I don't believe it's a matter of 100% guarantee of immunity. The current covid vaccines are designed to prevent severe infection, NOT prevent infection. My understanding is that the current vaccines ~95% efficacy is against severe infection, but we don't actually know what the efficacy against infection is.

If you compare this to say smallpox vaccine, it is 95% effective at preventing infections. https://www.health.ny.gov/publications/7022/


The 95% efficacy statistic was ultimately a positive PCR test, i.e. infection or a 'case' of the disease.


Yes, but only symptomatic folks were tested.


What fraction of people take the annual flu vaccine?


That’s a pretty straightforward question to find the answer to - it’s just a bit under half, whith kids and seniors being more likely to get it.

[1] https://usafacts.org/articles/how-many-americans-get-flu-sho...

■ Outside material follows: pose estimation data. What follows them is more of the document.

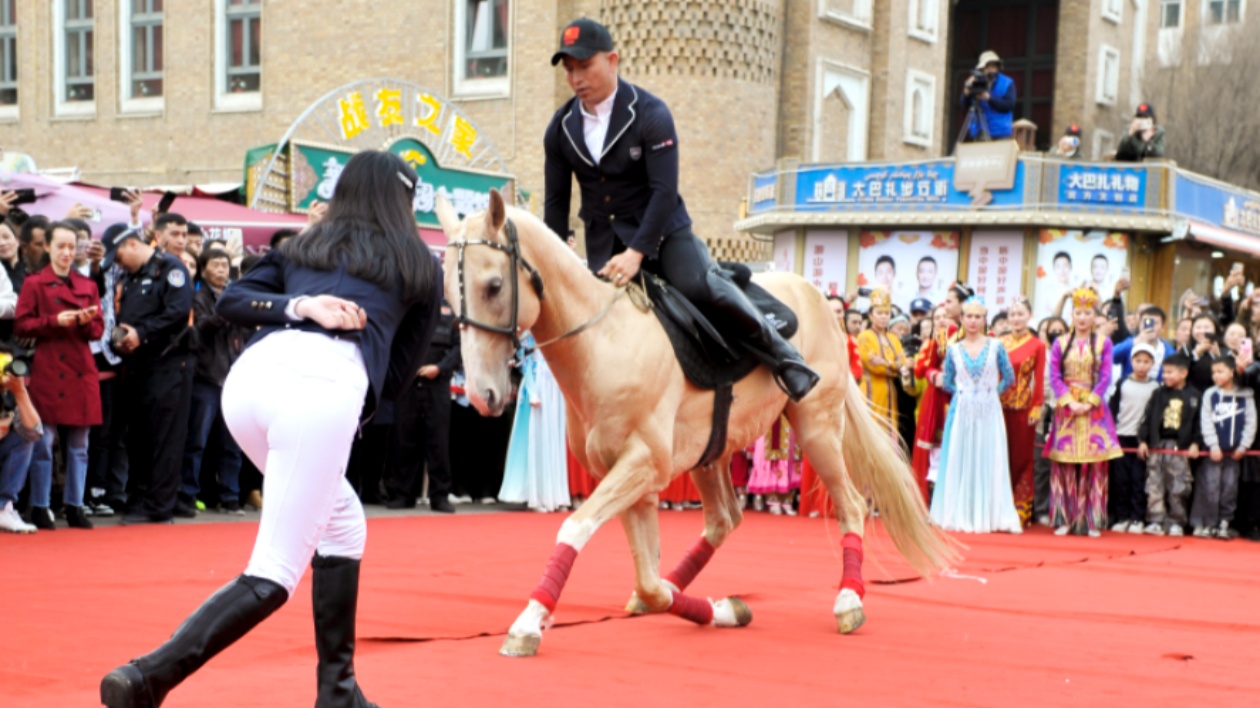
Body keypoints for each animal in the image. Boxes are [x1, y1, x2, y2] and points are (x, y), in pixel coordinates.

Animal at [435, 190, 952, 655]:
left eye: (494, 286)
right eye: (446, 296)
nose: (482, 395)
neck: (603, 341)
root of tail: (815, 295)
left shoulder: (643, 463)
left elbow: (574, 529)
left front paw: (528, 622)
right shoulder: (628, 476)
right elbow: (647, 582)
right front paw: (716, 607)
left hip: (817, 426)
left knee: (850, 504)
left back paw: (848, 599)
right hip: (713, 449)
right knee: (724, 521)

For those decrying the fact that this study is about a highly deadly virus, note that mathematically speaking, the same effect would be expected to be observed for a much less obviously lethal virus, if the effect were occurring across billions of hosts, such as what we're currently pushing for globally with the mass COVID vaccination campaign


I have been assuming the idea of these vaccines was to buy time until a new one gets developed that also stops transmission. Ie, I assume we will all get a second vaccine one day that’s better that can have a shot at wiping Covid out, if we get really lucky and everyone takes it


The likelihood of wiping out (as in, totally eradicating) a respiratory infection seems really low. Are there any examples of that happening in the past?


The original SARS virus was eradicated.


nope it died out.


Why do these things keep coming out AFTER I've already taken a dose?